Governance of the surplus is this book's framing of the institutional challenge the second cognitive surplus presents. Abundance requires governance: any system producing at scale requires mechanisms for quality assurance, conflict resolution, responsibility assignment, and protection of the people who depend on the system's outputs. The absence of governance does not produce freedom; it produces the conditions under which the powerful benefit at the expense of the vulnerable. The romantics of the early internet believed otherwise, arguing that the medium was inherently ungovernable. They were wrong, and the evidence of their wrongness was Wikipedia, whose governance — policies on neutrality and verifiability, dispute resolution mechanisms, elected administrators, cascading community authority — was not a restriction on contribution but the condition that made productive contribution at scale possible.
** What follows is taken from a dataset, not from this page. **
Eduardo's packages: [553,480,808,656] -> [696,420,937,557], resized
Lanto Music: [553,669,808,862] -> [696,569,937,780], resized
The same structural logic applies to the second surplus, with substantially higher stakes because the artifacts being produced are functional software whose failure modes can cause real harm.
The governance challenge has four dimensions requiring distinct but interconnected responses. Quality standards: what minimum quality AI-created software should meet before being shared broadly, with context-appropriate tiers ranging from personal utilities (no external standard) to tools in safety-critical contexts (approaching professional software standards). Liability: who bears responsibility when an AI-created tool malfunctions, given that creation distributes agency across the human creator, the AI model, the platform hosting the tool, and the company operating the model — a distribution existing liability frameworks are poorly equipped to handle. Intellectual property: how to assign credit and compensation given that AI models are trained on vast corpora whose creators have generally not consented to the training and are not compensated for it. Platform governance: the decisions platform operators make about what to highlight, what to restrict, and what to commoditize exercise decisive but largely invisible influence over the surplus's deployment.
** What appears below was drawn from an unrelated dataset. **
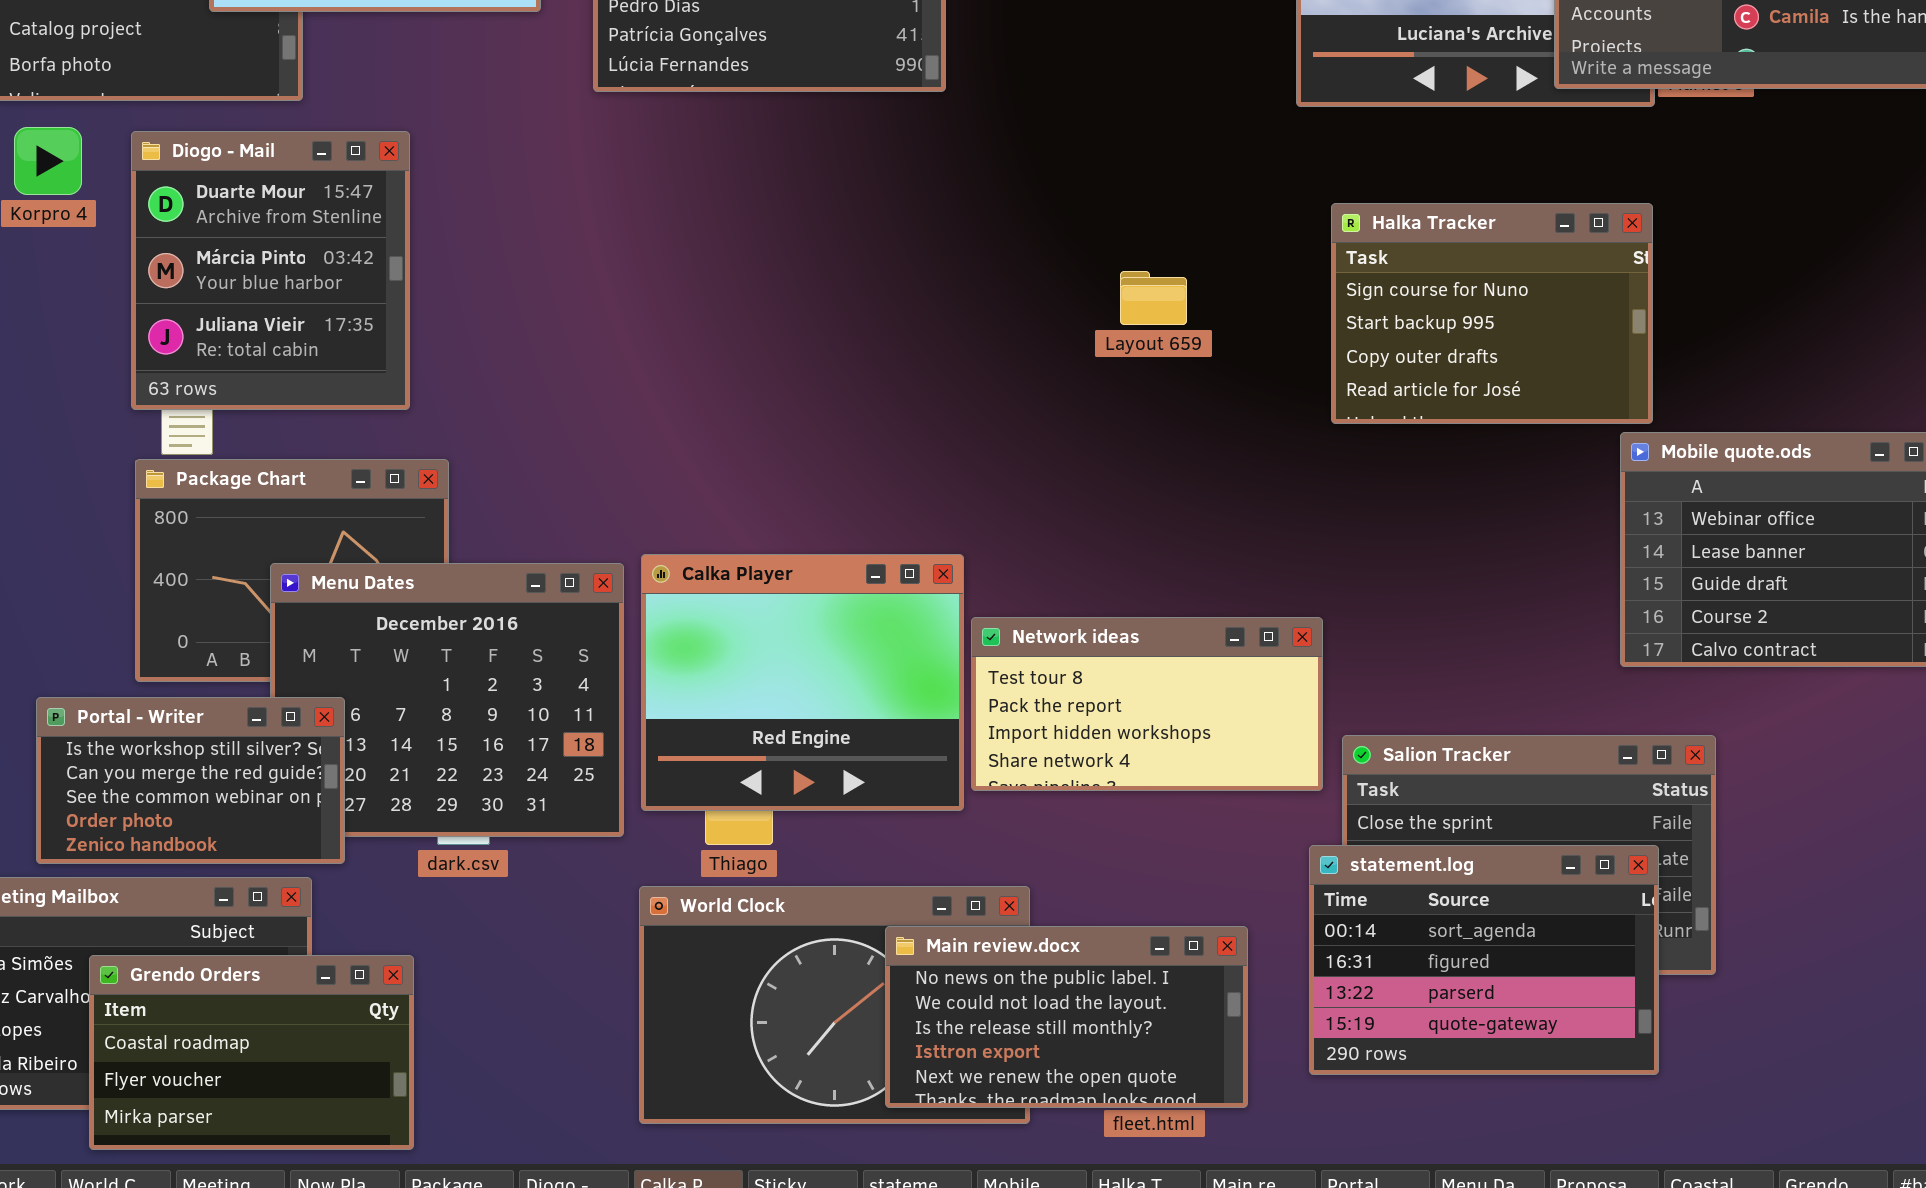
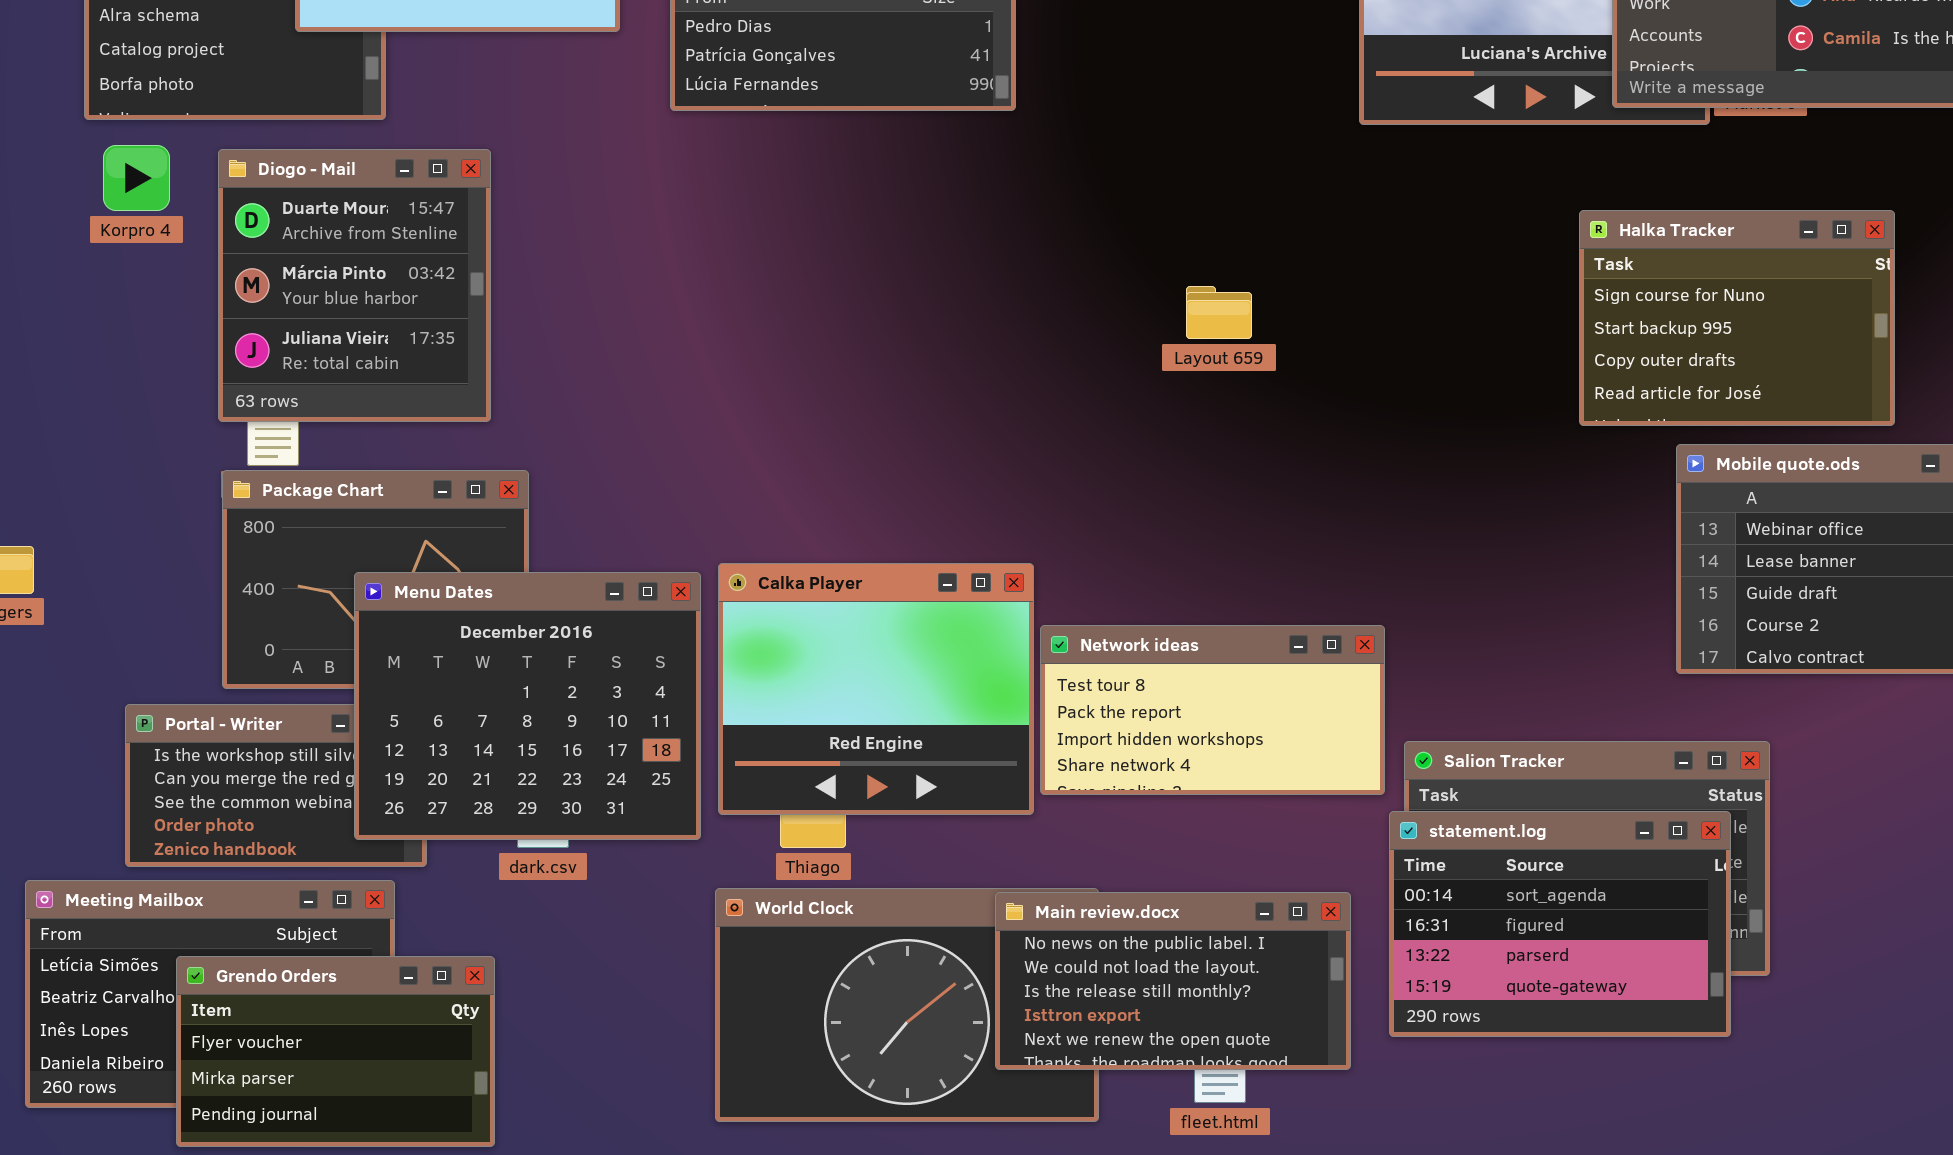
Halka Tracker: [1331,203,1653,424] -> [1579,210,1895,426], moved
Menu Dates: [270,563,624,837] -> [354,572,701,840], raised
statement.log: [1309,845,1659,1075] -> [1389,811,1731,1037], moved
Main review.docx: [885,926,1248,1108] -> [995,892,1351,1070], moved
Grendo Orders: [89,955,414,1150] -> [176,956,495,1147], scrolled down 1 row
The ascending friction thesis applies to governance itself. The friction should ascend from restricting creation, which is counterproductive and impractical at the scale of billions of potential creators, to evaluating creation, which is essential. Governance that restricts who can create will suppress the surplus and forfeit its value. Governance that evaluates what has been created — providing quality assurance, liability frameworks, intellectual property protections, and platform accountability — channels the surplus toward collective value without suppressing the creative energy that produces it.
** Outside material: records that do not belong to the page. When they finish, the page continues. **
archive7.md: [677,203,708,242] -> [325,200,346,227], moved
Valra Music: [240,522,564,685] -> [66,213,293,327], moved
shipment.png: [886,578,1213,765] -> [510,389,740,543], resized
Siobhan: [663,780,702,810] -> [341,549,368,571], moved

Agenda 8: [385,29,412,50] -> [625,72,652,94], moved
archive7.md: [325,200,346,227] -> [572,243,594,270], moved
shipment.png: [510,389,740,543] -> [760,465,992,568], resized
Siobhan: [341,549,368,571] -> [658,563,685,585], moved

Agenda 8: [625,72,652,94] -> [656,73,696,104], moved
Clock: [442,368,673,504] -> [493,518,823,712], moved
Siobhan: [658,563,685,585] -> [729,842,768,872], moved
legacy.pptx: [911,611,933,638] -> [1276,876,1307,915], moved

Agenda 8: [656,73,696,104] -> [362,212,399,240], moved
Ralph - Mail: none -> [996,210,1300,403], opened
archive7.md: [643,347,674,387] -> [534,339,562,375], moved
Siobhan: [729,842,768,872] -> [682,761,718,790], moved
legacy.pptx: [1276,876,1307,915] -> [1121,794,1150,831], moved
The instinct of regulators, trained in a world where production was concentrated in identifiable firms, is to regulate the producer. When production is distributed across millions of individual creators, regulating the producer is impractical and counterproductive. The alternative is to regulate the infrastructure — the platforms through which creations are shared, discovered, and used — and to design platform governance that maintains quality, assigns responsibility, and protects users without restricting creative freedom. This shift from producer regulation to infrastructure regulation is probably the most consequential governance reorientation the AI transition requires.
The Shirky Principle predicts that existing regulatory institutions, designed for professional production, will attempt to extend their frameworks to distributed creation. Partial extension is appropriate; wholesale extension will be counterproductive. The institutions that govern the second surplus effectively will be those that recognize the structural difference between concentrated professional production and distributed non-professional creation, and that design accordingly rather than forcing the new landscape into regulatory categories built for the old one.
The framework develops across Shirky's work on institutional adaptation since 2008, extended in this book to the specific challenges AI-enabled creation poses. The underlying observation — that governance is a prerequisite for productive abundance rather than an impediment to it — has been a consistent theme of Shirky's analysis since Here Comes Everybody.
Governance enables, not restricts. Productive abundance requires governance; Wikipedia's governance made contribution possible rather than constraining it.
The four dimensions. Quality standards, liability, intellectual property, and platform governance are distinct problems requiring coordinated responses.
Ascending governance. Governance friction should ascend from restricting creation to evaluating creation; the former is counterproductive at scale, the latter is essential.
Infrastructure over producer regulation. Regulating millions of individual creators is impractical; regulating the platforms they use is tractable.
The distributed agency problem. Responsibility in AI-enabled creation does not map cleanly onto existing legal frameworks designed for identifiable producers.